=== What to do ===
Copy, word for word, the lines below from the one containing "22: (227, 365, 5.23)" up to and including the one containing "41: (91, 124, 7.52)", with pictures left out.

Dataset entries START

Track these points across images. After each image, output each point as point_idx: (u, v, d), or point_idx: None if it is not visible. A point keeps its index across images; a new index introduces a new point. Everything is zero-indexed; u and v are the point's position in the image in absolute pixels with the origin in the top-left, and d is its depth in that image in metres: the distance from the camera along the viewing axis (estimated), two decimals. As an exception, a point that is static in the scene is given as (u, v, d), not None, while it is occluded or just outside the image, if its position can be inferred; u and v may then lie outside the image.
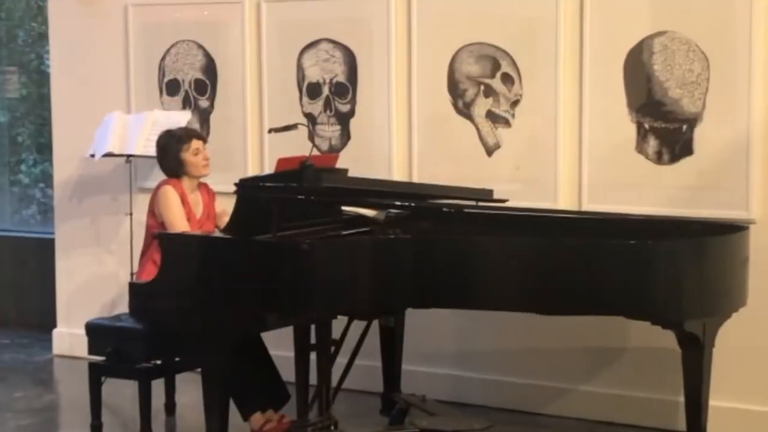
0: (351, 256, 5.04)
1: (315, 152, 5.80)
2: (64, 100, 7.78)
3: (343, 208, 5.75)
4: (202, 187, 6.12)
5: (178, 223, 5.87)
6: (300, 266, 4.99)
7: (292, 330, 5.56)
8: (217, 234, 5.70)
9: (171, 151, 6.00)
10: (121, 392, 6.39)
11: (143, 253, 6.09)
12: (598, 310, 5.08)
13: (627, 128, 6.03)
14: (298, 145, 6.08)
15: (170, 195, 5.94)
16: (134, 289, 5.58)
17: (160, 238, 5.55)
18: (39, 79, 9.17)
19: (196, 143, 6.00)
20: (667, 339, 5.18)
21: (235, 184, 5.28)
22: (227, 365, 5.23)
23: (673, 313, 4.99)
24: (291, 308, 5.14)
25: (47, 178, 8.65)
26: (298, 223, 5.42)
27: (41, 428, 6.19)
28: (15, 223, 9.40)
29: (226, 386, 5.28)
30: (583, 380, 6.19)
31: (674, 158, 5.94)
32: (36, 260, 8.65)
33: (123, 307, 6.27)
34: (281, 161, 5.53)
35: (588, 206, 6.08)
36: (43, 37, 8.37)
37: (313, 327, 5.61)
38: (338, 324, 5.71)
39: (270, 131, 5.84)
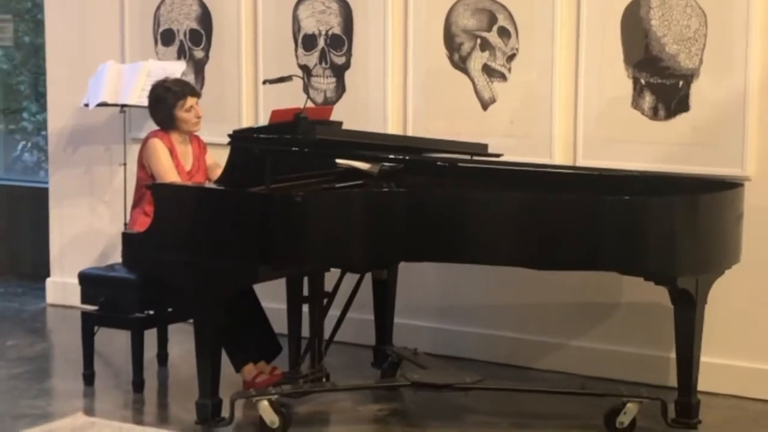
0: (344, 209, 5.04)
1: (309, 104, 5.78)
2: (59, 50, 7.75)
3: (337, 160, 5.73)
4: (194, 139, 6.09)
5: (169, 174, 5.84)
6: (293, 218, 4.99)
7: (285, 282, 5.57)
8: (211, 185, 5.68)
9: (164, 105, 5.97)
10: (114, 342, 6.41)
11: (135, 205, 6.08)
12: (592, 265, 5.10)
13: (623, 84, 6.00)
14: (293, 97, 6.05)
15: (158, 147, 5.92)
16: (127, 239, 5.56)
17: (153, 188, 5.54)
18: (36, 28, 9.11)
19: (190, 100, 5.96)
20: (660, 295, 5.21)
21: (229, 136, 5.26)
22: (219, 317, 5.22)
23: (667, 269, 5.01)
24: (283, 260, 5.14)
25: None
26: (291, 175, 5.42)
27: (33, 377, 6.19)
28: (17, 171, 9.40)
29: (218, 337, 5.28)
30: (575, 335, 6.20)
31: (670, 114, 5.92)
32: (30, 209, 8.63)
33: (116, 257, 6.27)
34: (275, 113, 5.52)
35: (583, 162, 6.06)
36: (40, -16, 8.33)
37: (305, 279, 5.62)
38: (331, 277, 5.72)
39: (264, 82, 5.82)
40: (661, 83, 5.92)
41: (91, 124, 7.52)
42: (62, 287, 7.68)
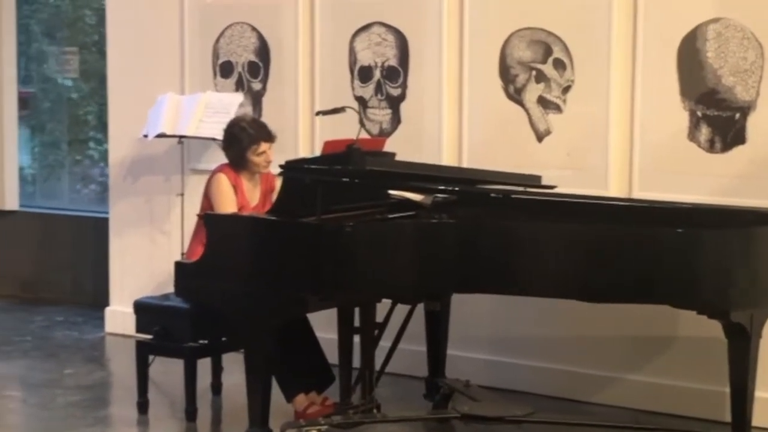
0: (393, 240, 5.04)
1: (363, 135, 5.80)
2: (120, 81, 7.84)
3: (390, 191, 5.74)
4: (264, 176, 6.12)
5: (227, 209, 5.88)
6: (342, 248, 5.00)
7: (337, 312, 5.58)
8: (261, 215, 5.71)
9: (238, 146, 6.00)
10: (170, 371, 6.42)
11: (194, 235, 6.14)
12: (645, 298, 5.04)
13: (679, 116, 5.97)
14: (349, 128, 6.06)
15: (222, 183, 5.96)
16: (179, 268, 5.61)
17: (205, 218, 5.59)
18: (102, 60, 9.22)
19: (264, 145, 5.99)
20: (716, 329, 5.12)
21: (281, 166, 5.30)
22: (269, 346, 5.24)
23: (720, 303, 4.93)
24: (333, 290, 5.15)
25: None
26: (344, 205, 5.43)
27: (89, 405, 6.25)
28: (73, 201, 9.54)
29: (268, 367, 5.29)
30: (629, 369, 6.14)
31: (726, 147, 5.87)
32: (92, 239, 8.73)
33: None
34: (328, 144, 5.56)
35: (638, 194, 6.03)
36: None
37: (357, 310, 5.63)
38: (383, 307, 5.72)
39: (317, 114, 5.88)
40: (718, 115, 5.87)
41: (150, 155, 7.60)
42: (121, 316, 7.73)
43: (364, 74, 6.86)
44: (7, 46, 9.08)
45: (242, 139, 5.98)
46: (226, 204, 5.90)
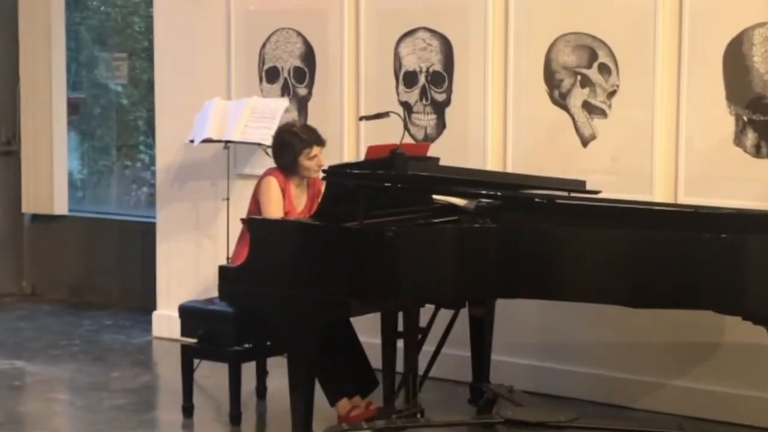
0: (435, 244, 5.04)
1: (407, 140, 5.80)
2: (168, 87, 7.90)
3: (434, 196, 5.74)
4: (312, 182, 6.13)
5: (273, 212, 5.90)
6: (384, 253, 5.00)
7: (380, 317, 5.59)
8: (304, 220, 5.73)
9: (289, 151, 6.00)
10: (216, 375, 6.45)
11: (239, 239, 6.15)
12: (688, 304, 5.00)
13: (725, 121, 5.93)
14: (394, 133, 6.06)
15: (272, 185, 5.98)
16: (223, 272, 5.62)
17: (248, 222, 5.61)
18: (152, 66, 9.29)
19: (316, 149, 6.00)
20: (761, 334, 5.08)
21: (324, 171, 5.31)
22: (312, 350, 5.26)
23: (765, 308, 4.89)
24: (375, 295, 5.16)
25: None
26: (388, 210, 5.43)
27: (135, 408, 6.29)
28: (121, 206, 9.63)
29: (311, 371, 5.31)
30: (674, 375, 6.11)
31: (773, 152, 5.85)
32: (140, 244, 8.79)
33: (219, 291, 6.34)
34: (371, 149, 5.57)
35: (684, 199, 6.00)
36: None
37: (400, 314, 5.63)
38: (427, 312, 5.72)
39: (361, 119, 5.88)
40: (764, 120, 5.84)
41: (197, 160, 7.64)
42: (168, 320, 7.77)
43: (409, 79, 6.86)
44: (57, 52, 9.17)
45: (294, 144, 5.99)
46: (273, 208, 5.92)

Dataset entries END
Dataset entries START

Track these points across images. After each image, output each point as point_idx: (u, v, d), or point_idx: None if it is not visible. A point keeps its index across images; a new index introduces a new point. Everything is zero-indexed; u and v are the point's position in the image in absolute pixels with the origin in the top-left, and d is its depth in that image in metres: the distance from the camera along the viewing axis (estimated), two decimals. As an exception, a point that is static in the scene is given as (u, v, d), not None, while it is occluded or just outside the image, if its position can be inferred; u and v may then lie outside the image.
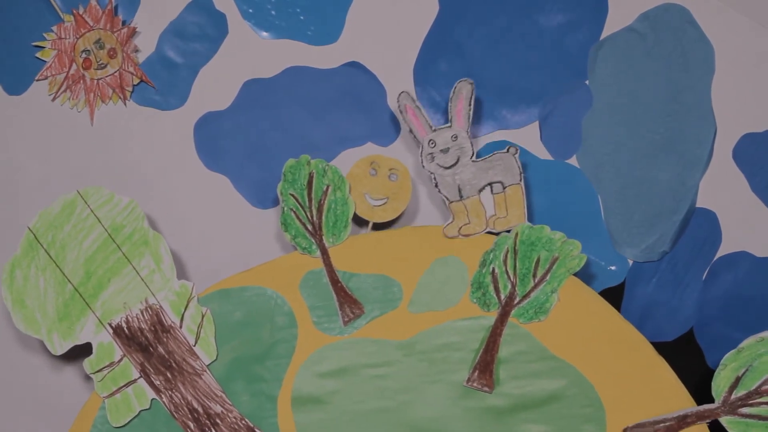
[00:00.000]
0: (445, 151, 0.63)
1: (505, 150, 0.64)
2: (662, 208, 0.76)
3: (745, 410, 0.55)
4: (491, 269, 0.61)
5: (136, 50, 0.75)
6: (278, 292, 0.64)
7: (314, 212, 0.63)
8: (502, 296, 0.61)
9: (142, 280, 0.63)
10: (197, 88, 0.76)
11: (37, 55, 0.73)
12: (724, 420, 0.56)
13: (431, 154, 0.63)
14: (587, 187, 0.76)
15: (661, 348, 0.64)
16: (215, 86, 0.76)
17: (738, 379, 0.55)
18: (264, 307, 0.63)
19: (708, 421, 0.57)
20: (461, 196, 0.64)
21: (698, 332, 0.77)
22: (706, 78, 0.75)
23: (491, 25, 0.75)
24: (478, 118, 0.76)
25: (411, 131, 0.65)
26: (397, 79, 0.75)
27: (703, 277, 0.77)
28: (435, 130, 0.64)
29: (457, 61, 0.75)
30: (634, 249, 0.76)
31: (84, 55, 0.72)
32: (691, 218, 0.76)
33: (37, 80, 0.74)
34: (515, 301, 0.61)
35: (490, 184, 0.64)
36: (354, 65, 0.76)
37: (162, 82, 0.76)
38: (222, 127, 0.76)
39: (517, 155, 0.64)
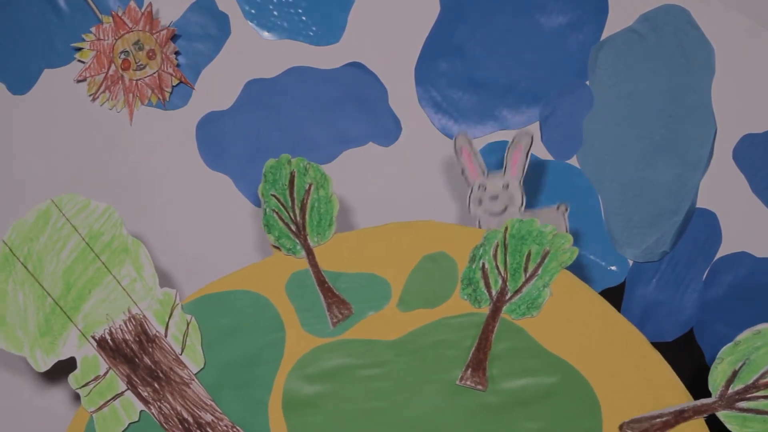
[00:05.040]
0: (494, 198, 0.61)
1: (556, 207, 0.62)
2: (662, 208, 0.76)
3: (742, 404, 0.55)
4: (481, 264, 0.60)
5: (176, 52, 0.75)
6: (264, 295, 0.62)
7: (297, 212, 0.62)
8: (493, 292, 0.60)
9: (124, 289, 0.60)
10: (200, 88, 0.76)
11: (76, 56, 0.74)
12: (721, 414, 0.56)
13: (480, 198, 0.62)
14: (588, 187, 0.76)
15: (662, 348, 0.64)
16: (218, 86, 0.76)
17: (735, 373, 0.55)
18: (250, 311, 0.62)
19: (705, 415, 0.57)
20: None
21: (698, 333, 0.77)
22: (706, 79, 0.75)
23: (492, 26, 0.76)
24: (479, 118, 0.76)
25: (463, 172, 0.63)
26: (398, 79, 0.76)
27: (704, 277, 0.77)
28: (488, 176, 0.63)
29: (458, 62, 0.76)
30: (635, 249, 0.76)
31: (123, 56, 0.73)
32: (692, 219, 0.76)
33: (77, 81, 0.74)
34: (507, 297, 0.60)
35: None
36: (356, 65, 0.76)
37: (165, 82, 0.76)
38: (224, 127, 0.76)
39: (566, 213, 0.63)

Dataset entries END

=== Result of this exercise ===
22: (227, 365, 5.23)
23: (673, 313, 4.99)
24: (291, 308, 5.14)
25: (47, 178, 8.65)
26: (298, 223, 5.42)
27: (41, 428, 6.19)
28: (15, 223, 9.40)
29: (226, 386, 5.28)
30: (583, 380, 6.19)
31: (674, 158, 5.94)
32: (36, 260, 8.65)
33: (123, 307, 6.27)
34: (281, 161, 5.53)
35: (588, 206, 6.08)
36: (43, 37, 8.37)
37: (313, 327, 5.61)
38: (338, 324, 5.71)
39: (270, 131, 5.84)
0: (344, 209, 5.04)
1: (309, 104, 5.78)
2: (59, 50, 7.75)
3: (337, 160, 5.73)
4: (194, 139, 6.09)
5: (169, 174, 5.84)
6: (293, 218, 4.99)
7: (285, 282, 5.57)
8: (211, 185, 5.68)
9: (164, 105, 5.97)
10: (114, 342, 6.41)
11: (135, 205, 6.08)
12: (592, 265, 5.10)
13: (623, 84, 6.00)
14: (293, 97, 6.05)
15: (158, 147, 5.92)
16: (127, 239, 5.56)
17: (153, 188, 5.54)
18: (36, 28, 9.11)
19: (190, 100, 5.96)
20: (660, 295, 5.21)
21: (229, 136, 5.26)
22: (219, 317, 5.22)
23: (667, 269, 5.01)
24: (283, 260, 5.14)
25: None
26: (291, 175, 5.42)
27: (33, 377, 6.19)
28: (17, 171, 9.40)
29: (218, 337, 5.28)
30: (575, 335, 6.20)
31: (670, 114, 5.92)
32: (30, 209, 8.63)
33: (116, 257, 6.27)
34: (275, 113, 5.52)
35: (583, 162, 6.06)
36: (40, -16, 8.33)
37: (305, 279, 5.62)
38: (331, 277, 5.72)
39: (264, 82, 5.82)
40: (661, 83, 5.92)
41: (91, 124, 7.52)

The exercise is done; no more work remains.